Problem requirements:
Copy the records below word for word, starting with the line containing "The song is a playful take on the classic i" and going on through the line containing "Music library".

[Data for processing — start]

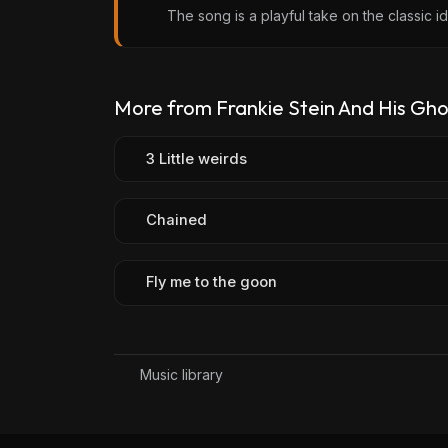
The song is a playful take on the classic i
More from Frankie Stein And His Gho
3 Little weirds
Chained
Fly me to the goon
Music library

[Data for processing — finish]
[Data for processing — start]

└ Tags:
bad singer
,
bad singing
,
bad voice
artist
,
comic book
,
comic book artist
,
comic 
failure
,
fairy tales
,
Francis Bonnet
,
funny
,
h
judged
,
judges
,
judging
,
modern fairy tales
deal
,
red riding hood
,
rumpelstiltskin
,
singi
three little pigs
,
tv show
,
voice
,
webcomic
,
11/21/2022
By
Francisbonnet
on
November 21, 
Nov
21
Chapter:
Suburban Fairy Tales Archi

[Data for processing — finish]
[Data for processing — start]

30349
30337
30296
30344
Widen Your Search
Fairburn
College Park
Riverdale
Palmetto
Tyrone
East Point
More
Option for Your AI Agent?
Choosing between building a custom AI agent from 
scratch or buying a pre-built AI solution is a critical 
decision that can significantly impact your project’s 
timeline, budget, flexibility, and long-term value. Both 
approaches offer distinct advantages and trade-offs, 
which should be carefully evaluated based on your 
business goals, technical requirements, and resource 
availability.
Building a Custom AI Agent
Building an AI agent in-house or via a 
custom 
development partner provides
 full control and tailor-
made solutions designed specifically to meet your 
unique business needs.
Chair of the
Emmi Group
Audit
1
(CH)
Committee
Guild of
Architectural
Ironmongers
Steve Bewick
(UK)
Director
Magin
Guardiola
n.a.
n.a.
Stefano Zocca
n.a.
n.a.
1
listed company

[Data for processing — finish]

Completed exercise:
The song is a playful take on the classic i
More from Frankie Stein And His Gho
3 Little weirds
Chained
Fly me to the goon
Music library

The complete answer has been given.